### Problem details
Whenever a line in the listing below holds the string "Reply", include it in the count. Say how many such lines there are and nothing more.

━━━ Input for this task ━━━

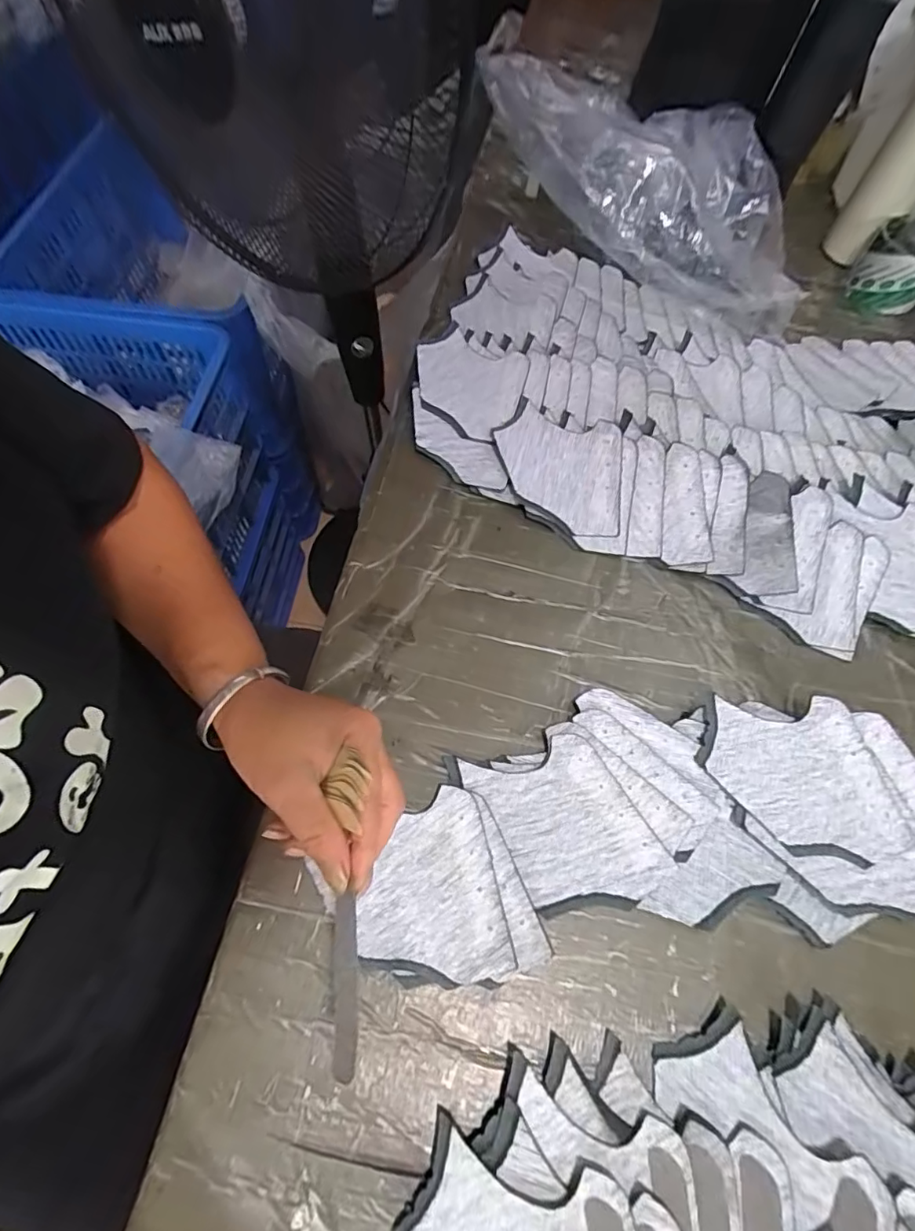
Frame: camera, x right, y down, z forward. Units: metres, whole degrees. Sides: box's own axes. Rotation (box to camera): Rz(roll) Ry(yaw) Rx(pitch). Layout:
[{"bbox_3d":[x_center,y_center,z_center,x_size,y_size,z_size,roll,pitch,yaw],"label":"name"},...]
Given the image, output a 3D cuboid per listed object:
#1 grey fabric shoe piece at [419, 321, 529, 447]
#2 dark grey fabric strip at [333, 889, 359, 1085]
[{"bbox_3d":[0.010,-0.219,0.509,0.110,0.008,0.111,27,64,10],"label":"grey fabric shoe piece"},{"bbox_3d":[-0.052,0.170,0.255,0.011,0.007,0.070,-4,58,-6],"label":"dark grey fabric strip"}]

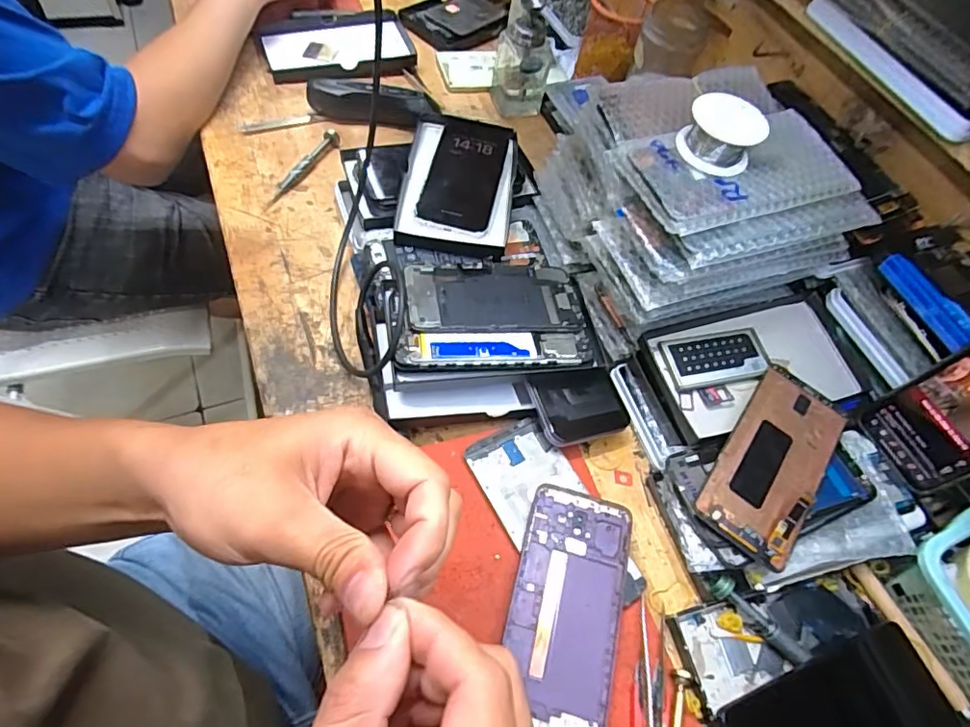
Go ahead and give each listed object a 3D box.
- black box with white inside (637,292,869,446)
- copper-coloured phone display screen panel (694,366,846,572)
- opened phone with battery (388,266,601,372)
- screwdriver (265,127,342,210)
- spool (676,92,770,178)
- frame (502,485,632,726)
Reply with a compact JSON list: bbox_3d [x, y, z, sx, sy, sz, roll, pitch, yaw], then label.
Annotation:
[{"bbox_3d":[0.228,0.001,0.456,0.170,0.020,0.097,-11,61,-16],"label":"black box with white inside"},{"bbox_3d":[0.216,0.070,0.401,0.068,0.012,0.148,37,65,10],"label":"copper-coloured phone display screen panel"},{"bbox_3d":[0.010,-0.041,0.448,0.156,0.012,0.102,0,63,-13],"label":"opened phone with battery"},{"bbox_3d":[-0.193,-0.205,0.570,0.017,0.009,0.127,28,59,8],"label":"screwdriver"},{"bbox_3d":[0.170,-0.166,0.389,0.053,0.033,0.052,4,58,-7],"label":"spool"},{"bbox_3d":[0.056,0.167,0.375,0.074,0.012,0.158,16,58,1],"label":"frame"}]

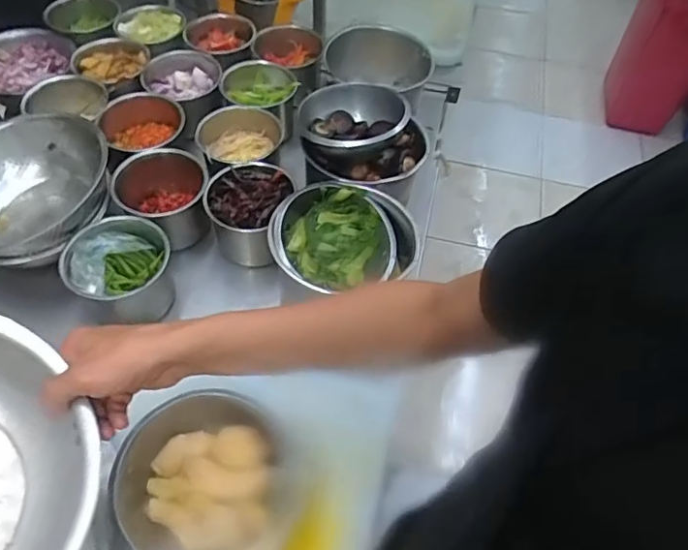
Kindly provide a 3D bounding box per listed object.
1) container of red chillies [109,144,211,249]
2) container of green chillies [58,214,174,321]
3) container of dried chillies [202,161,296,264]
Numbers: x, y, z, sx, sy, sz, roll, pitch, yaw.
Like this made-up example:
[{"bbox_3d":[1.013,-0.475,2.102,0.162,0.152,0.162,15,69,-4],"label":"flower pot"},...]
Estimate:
[{"bbox_3d":[-0.246,-0.101,0.744,0.110,0.083,0.116,-14,57,-14],"label":"container of red chillies"},{"bbox_3d":[-0.276,0.007,0.693,0.119,0.118,0.111,2,54,-3],"label":"container of green chillies"},{"bbox_3d":[-0.129,-0.085,0.752,0.097,0.085,0.115,18,55,9],"label":"container of dried chillies"}]

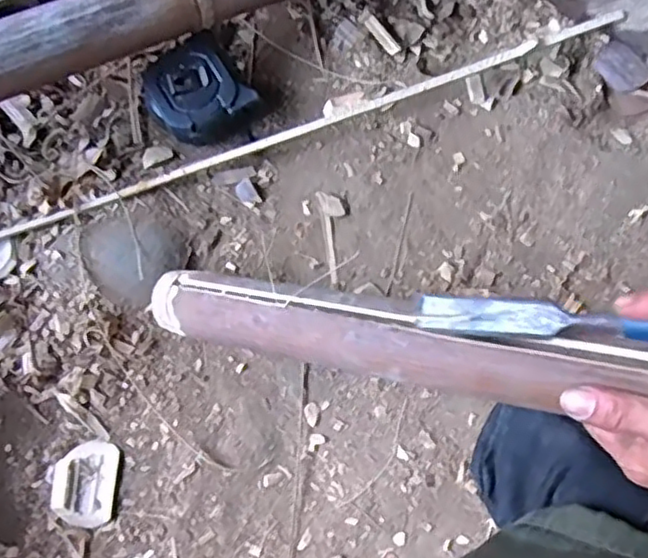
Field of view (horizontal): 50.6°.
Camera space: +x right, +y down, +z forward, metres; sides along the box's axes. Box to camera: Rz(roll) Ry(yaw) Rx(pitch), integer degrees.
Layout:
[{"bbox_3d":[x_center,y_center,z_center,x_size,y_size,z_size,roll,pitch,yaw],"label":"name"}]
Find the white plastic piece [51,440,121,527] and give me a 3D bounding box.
[{"bbox_3d":[-0.189,0.162,0.542,0.046,0.016,0.063,5,79,1],"label":"white plastic piece"}]

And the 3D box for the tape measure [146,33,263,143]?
[{"bbox_3d":[-0.108,-0.158,0.587,0.081,0.034,0.081,-32,81,-5],"label":"tape measure"}]

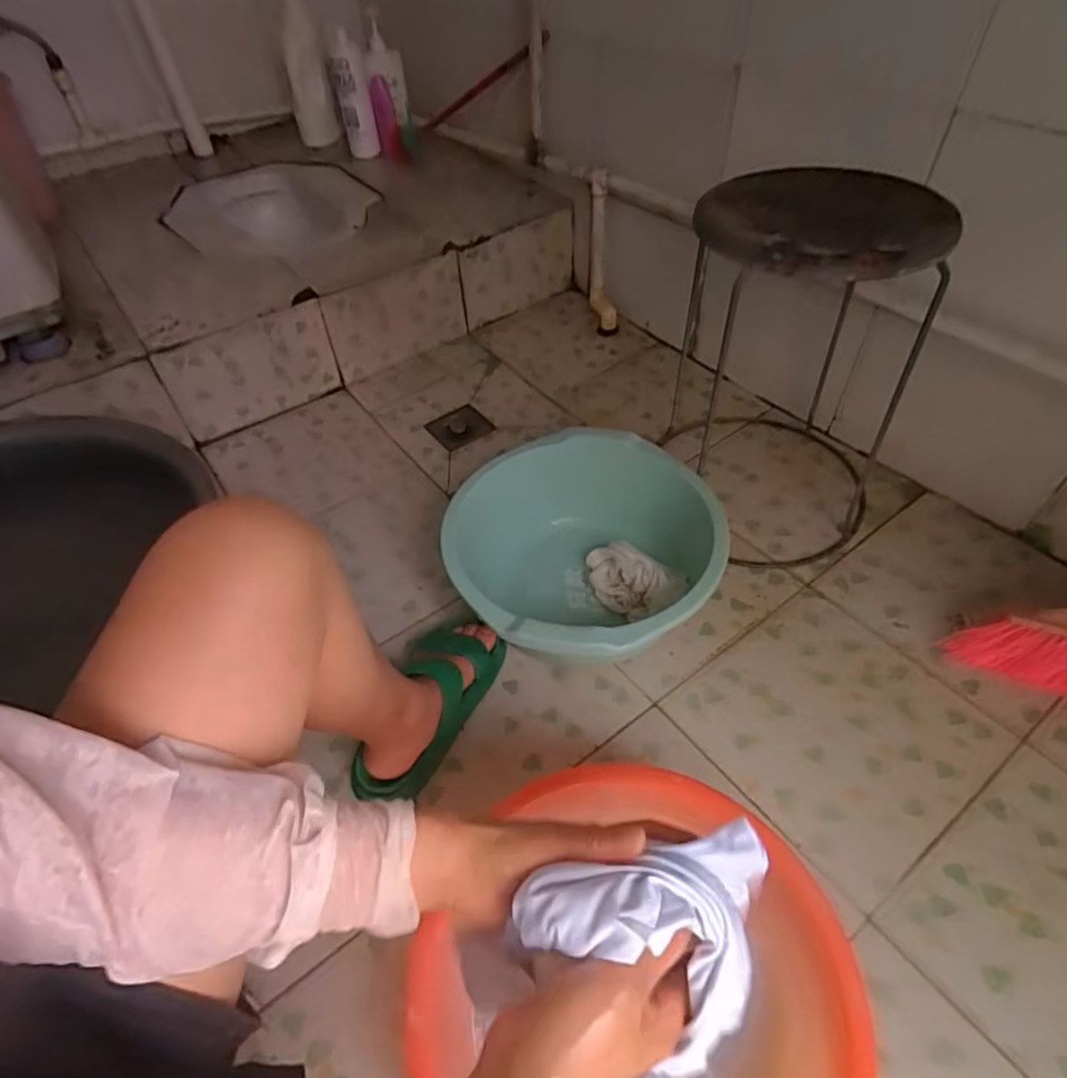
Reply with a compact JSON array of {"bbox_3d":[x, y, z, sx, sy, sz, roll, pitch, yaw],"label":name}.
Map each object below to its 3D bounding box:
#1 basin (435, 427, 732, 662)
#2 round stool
[{"bbox_3d":[0.076,0.025,0.873,0.354,0.148,0.364,-2,47,2],"label":"basin"},{"bbox_3d":[0.367,-0.242,0.897,0.310,0.436,0.353,4,48,8],"label":"round stool"}]

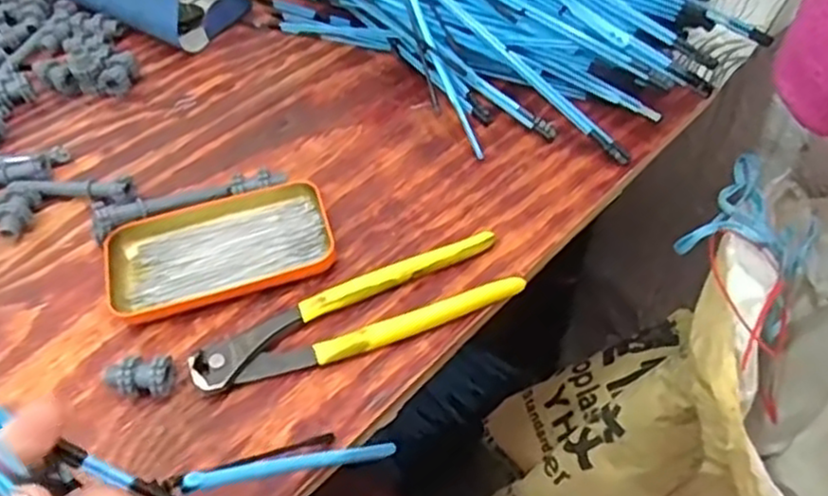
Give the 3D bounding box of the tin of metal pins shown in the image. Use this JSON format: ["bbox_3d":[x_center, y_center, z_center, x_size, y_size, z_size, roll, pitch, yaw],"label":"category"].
[{"bbox_3d":[-0.126,0.001,0.480,0.143,0.020,0.074,-15,53,-7],"label":"tin of metal pins"}]

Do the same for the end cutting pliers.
[{"bbox_3d":[-0.033,0.043,0.442,0.198,0.017,0.048,-22,54,-13],"label":"end cutting pliers"}]

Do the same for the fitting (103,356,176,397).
[{"bbox_3d":[-0.161,0.077,0.426,0.036,0.021,0.022,-1,52,3],"label":"fitting"}]

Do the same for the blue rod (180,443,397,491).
[{"bbox_3d":[-0.058,0.112,0.379,0.006,0.144,0.009,-54,55,20],"label":"blue rod"}]

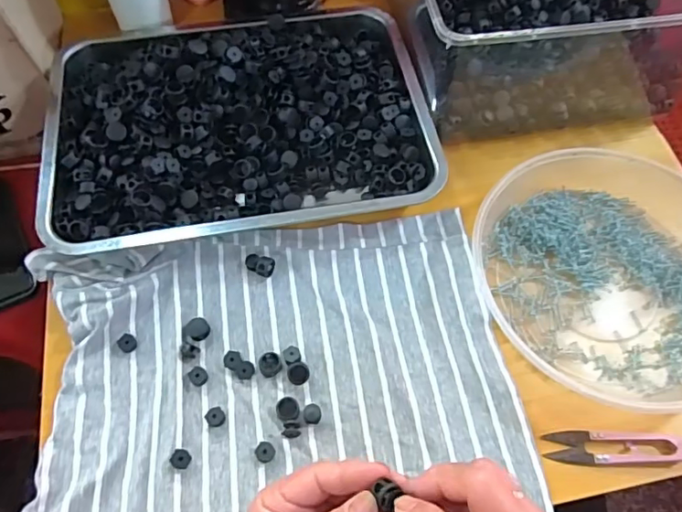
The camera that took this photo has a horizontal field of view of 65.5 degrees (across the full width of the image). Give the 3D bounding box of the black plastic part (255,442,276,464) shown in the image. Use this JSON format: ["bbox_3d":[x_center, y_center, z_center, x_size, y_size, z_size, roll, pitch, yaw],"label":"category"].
[{"bbox_3d":[-0.055,0.142,0.384,0.014,0.006,0.014,0,64,0],"label":"black plastic part"}]

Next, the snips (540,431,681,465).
[{"bbox_3d":[0.202,0.141,0.389,0.101,0.014,0.024,1,64,0],"label":"snips"}]

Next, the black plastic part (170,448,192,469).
[{"bbox_3d":[-0.115,0.146,0.381,0.013,0.007,0.013,19,66,9],"label":"black plastic part"}]

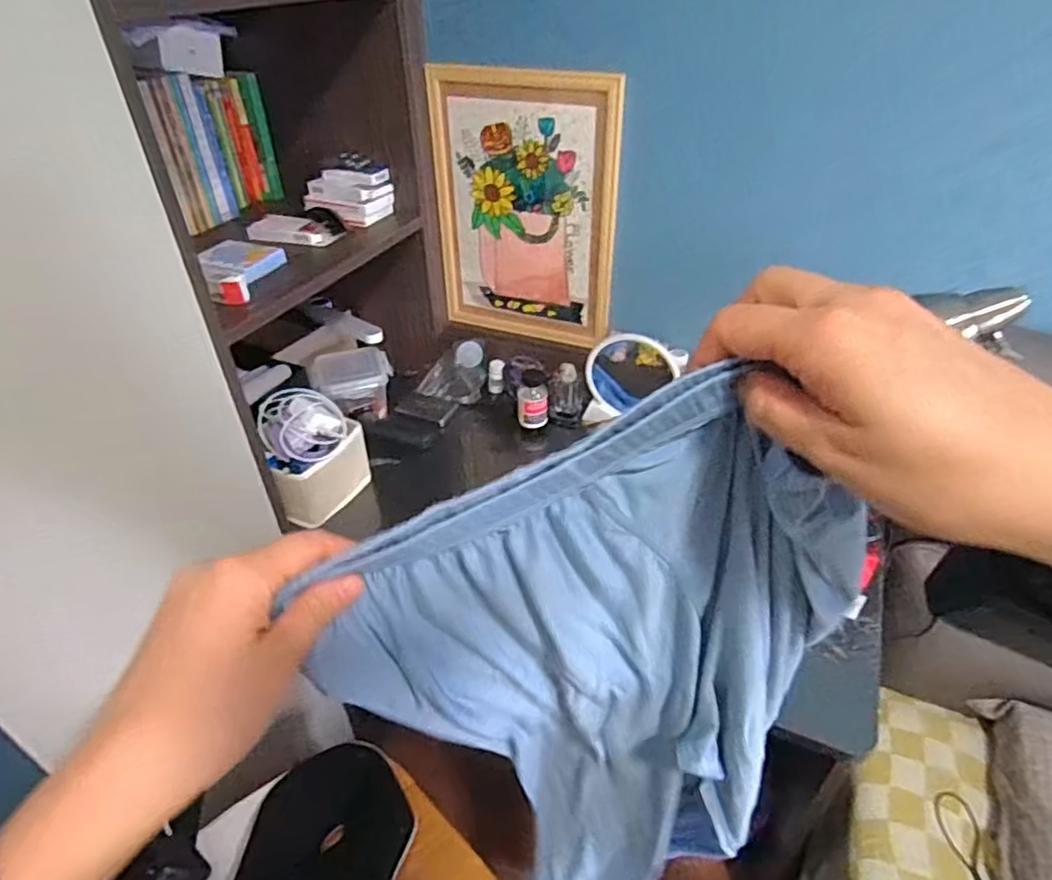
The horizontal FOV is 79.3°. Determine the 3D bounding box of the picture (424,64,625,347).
[{"bbox_3d":[-0.003,-0.394,1.115,0.323,0.444,0.026,14,40,18],"label":"picture"}]

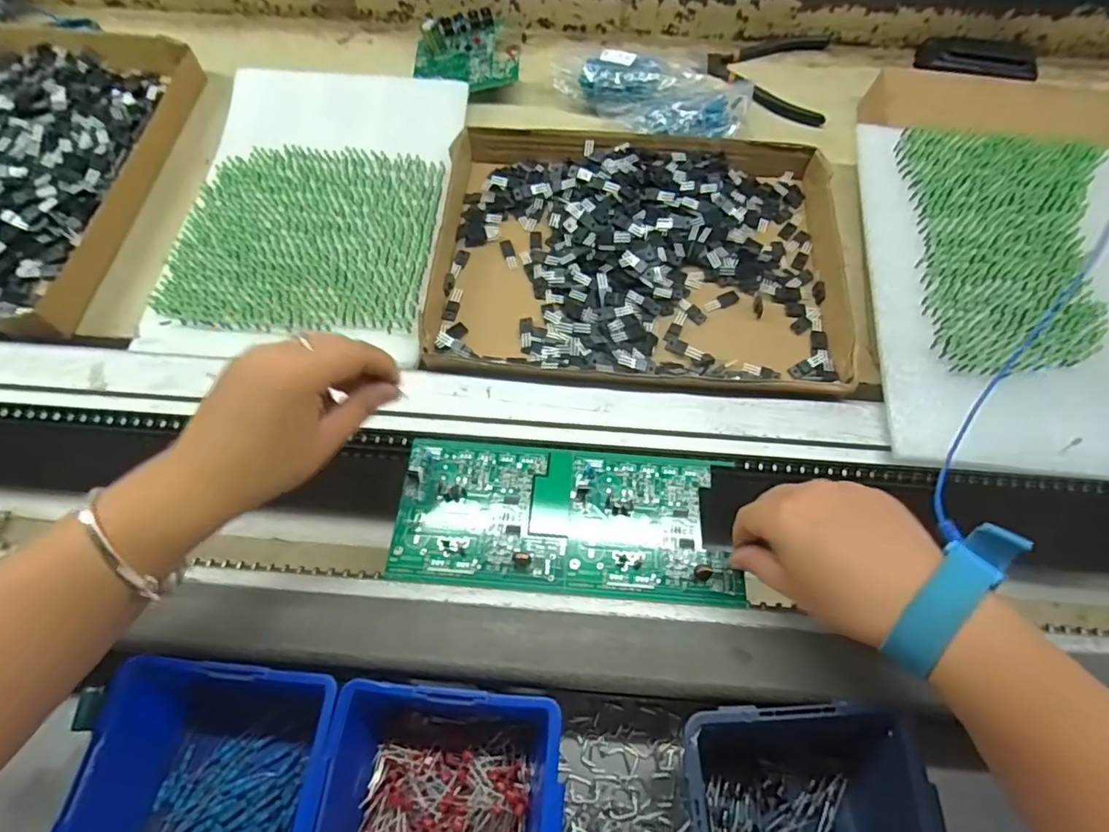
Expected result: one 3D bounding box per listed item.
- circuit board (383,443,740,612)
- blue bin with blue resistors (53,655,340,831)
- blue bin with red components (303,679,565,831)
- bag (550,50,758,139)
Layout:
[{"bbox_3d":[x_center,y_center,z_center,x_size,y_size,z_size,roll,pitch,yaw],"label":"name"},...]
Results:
[{"bbox_3d":[0.007,0.066,0.364,0.212,0.006,0.096,5,58,2],"label":"circuit board"},{"bbox_3d":[-0.178,0.208,0.295,0.121,0.064,0.130,4,58,2],"label":"blue bin with blue resistors"},{"bbox_3d":[-0.061,0.219,0.294,0.119,0.066,0.129,5,58,3],"label":"blue bin with red components"},{"bbox_3d":[0.085,-0.289,0.504,0.178,0.031,0.082,10,58,5],"label":"bag"}]

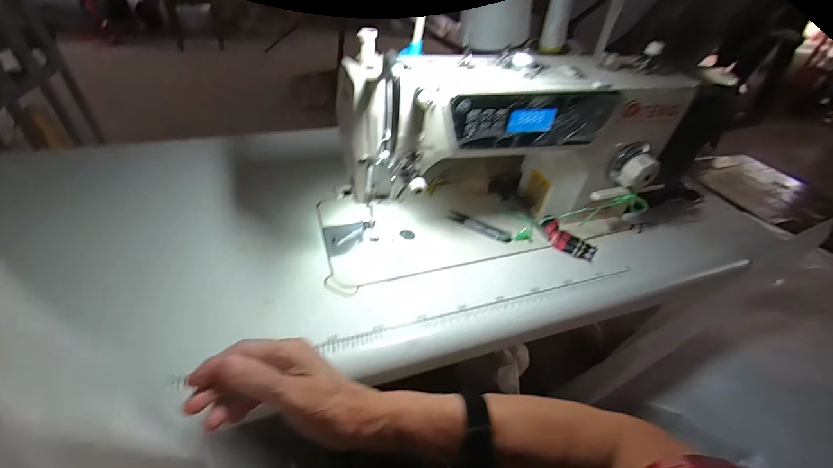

━━━

### Task result
2